Der Streit um die infizierten Schüler
Zahlen sorgen für Ärger.
Stecken sich Kinder in der Schule an? Darüber lässt sich streiten. Die Hamburger Schulbehörde sagt, der überwiegende Teil der Infektionen kann nicht den Schulöffnungen zugeschrieben werden. Die Linke sieht das anders – und wünscht sich mehr Transparenz. Die MOPO zeigt, welche Zahlen zu Tests, Infektionen und Quarantäne bekannt sind und wie es jetzt weitergeht.
Seit Einführung der Schnelltests vor fünf Wochen sind an Hamburgs staatlichen Schulen über eine Million Tests durchgeführt worden. Davon rund 79 Prozent bei Schülerinnen und Schülern sowie rund 21 Prozent bei Schulbeschäftigten – insgesamt 0,11 Prozent davon fielen positiv aus.
„Die Tests schaffen erheblich mehr Sicherheit. Indem wir mögliche Infizierte frühzeitig erkennen, verhindern wir viele Übertragungen in den Schulen“, sagt Hamburgs Schulsenator Ties Rabe (SPD).
Doch wie viele Infektionen gibt es pro Schule? Einige Zahlen finden sich in einer Antwort des Senats auf eine Anfrage der schulpolitischen Sprecherin der Linksfraktion, Sabine Boeddinghaus. Erfasst wurden sie innerhalb eines Zeitraums von zehn Tagen im April. Daraus ergibt sich, dass an Schulen zum Großteil nur Einzelfälle pro Jahrgang auftreten. Nicht im zeitlichen Verlauf erfasst werden könnten Quarantänemaßnahmen. Diese würden grundsätzlich von den zuständigen Gesundheitsämtern verhängt und im Einzelfall verlängert oder verkürzt.
Daher gibt es nur eine Momentaufnahme über drei Tage im
April (16.18.). In diesem Zeitraum wurden der Schulbehörde für 327 Personen Quarantänemaßnahmen gemeldet. Darunter 308 Schülerinnen und Schüler, 15 Lehrkräfte und vier Personen sonstigen pädagogischen Personals.
Kritik an den Erklärungen der Schulbehörde kommt aus der Linksfraktion. „Die Schulbehörde versteift sich auf ihre Ansicht, dass die seit Wochen extrem hohen Infektionen unter Kindern und Jugendlichen nicht auf die Schulöffnungen zurückzuführen sind“, sagt Boeddinghaus. Dabei liefere sie kaum vergleichbare Werte und zeige nur Ausschnitte der Lage an den Schulen. „Insgesamt stehen die beiden Aprilwochen in keinem verstehbar logischen Zusammenhang. Ich würde mir wünschen, dass die Behörde hier mehr Transparenz schafft.“Schulschließungen befürwortet Boeddinghaus nicht, aber es sollte „wenigstens konsequent jeden Tag vor der Schule ein Test gemacht werden und wenn von Eltern gewünscht, auch gerne zu Hause“.
Denn eine Rückkehr zur Präsenzpflicht wird es laut Schulbehörde in diesem Jahr voraussichtlich nicht mehr geben. Zurzeit haben bestimmte Jahrgänge einen Wechselunterricht in halbierten Klassen: Vorschulen, Grundschulen von Klasse 1 bis 4, die Klassen 6, 10 und 12 der Gymnasien sowie die Klassen 9, 10 und 13 der Stadtteilschulen und die Abschlussklassen der Berufsschulen.
Alle anderen Klassenstufen lernen seit Dezember zu Hause. Dafür hatte es in den vergangenen Wochen mehrfach Kritik gegeben. „Als Schulsenator kann ich den Wunsch nach einer Schulöffnung für weitere Klassen allzu gut verste hen“, sagte Rabe.
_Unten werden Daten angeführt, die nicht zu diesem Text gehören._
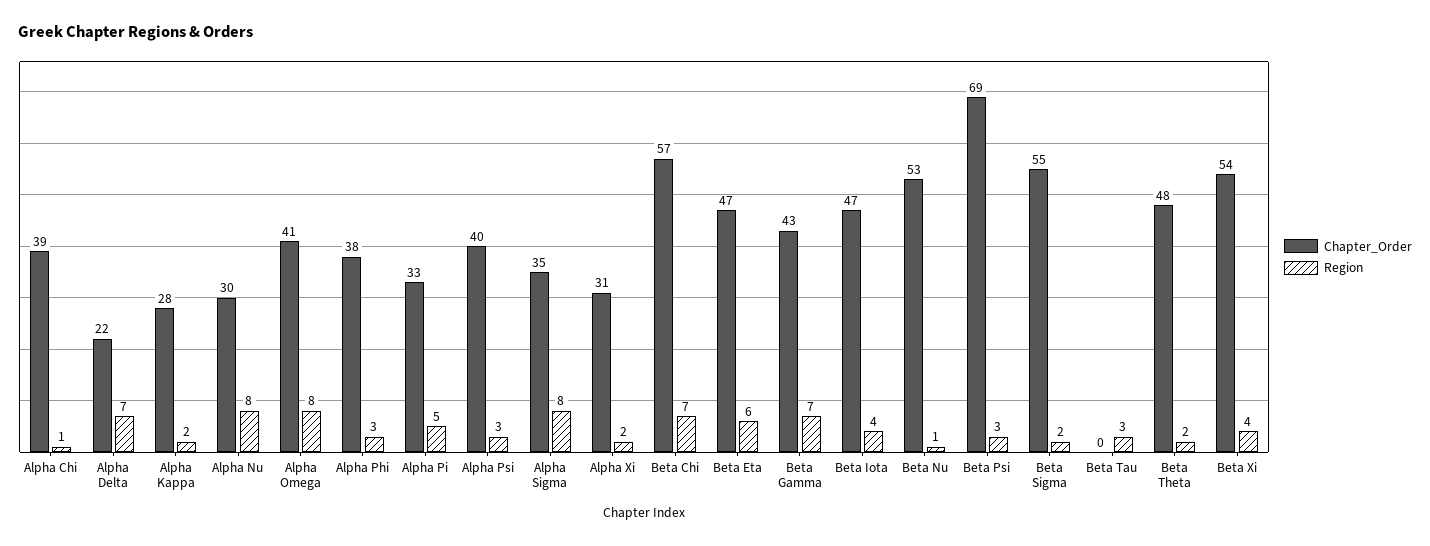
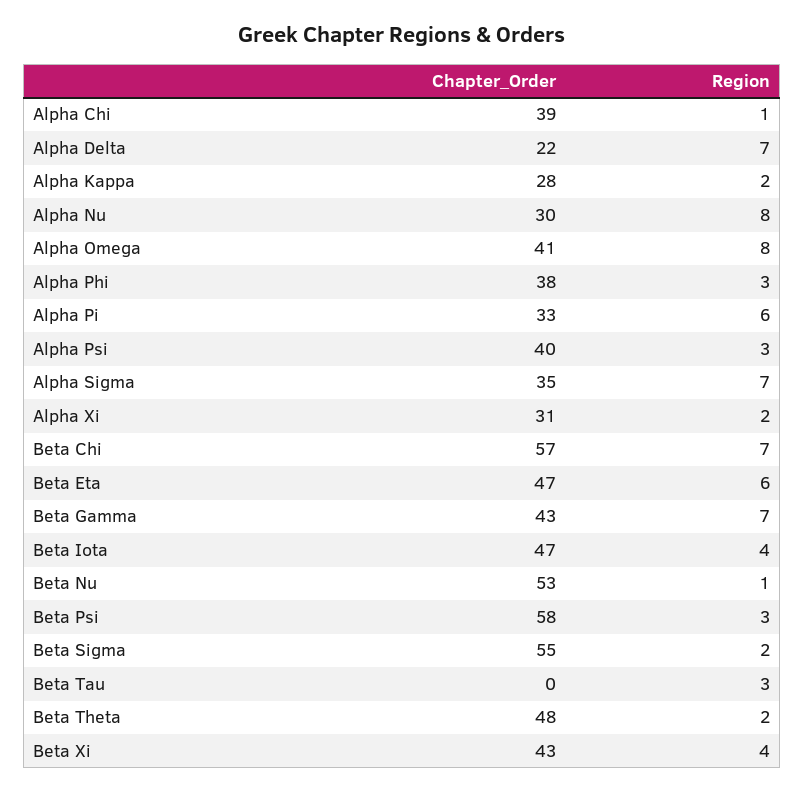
  {
    "Chapter_Order": {
      "Alpha Chi": 39,
      "Alpha Delta": 22,
      "Alpha Kappa": 28,
      "Alpha Nu": 30,
      "Alpha Omega": 41,
      "Alpha Phi": 38,
      "Alpha Pi": 33,
      "Alpha Psi": 40,
      "Alpha Sigma": 35,
      "Alpha Xi": 31,
      "Beta Chi": 57,
      "Beta Eta": 47,
      "Beta Gamma": 43,
      "Beta Iota": 47,
      "Beta Nu": 53,
-     "Beta Psi": 69,
+     "Beta Psi": 58,
      "Beta Sigma": 55,
      "Beta Tau": 0,
      "Beta Theta": 48,
-     "Beta Xi": 54
+     "Beta Xi": 43
    },
    "Region": {
      "Alpha Chi": 1,
      "Alpha Delta": 7,
      "Alpha Kappa": 2,
      "Alpha Nu": 8,
      "Alpha Omega": 8,
      "Alpha Phi": 3,
-     "Alpha Pi": 5,
+     "Alpha Pi": 6,
      "Alpha Psi": 3,
-     "Alpha Sigma": 8,
+     "Alpha Sigma": 7,
      "Alpha Xi": 2,
      "Beta Chi": 7,
      "Beta Eta": 6,
      "Beta Gamma": 7,
      "Beta Iota": 4,
      "Beta Nu": 1,
      "Beta Psi": 3,
      "Beta Sigma": 2,
      "Beta Tau": 3,
      "Beta Theta": 2,
      "Beta Xi": 4
    }
  }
Eine Öffnung soll „in jedem Fall dann möglich sein, wenn die Inzidenzzahlen stabil auf einem niedrigen Niveau von unter 100 liegen.“Ob darüber hinaus einzelne Klassenstufen auch bei höheren Inzidenzwerten wieder in die Schule gehen können, werde derzeit geprüft. Vorrangig geht es dabei um die Klassenstufen 5 und 6.
„Der Bund hat das Einkaufen
und die Ausgangssperren gelockert, aber gleichzeitig die Schwelle für Schulschließungen verschärft“, sagt Rabe zur MOPO. Deutschland agiere mit einer unangemessenen Härte gegen Schüler, Eltern und Familien. Die Art, wie mit den Schulen umgegangen wird, hält er für „überhaupt nicht mehr nachvollziehbar“.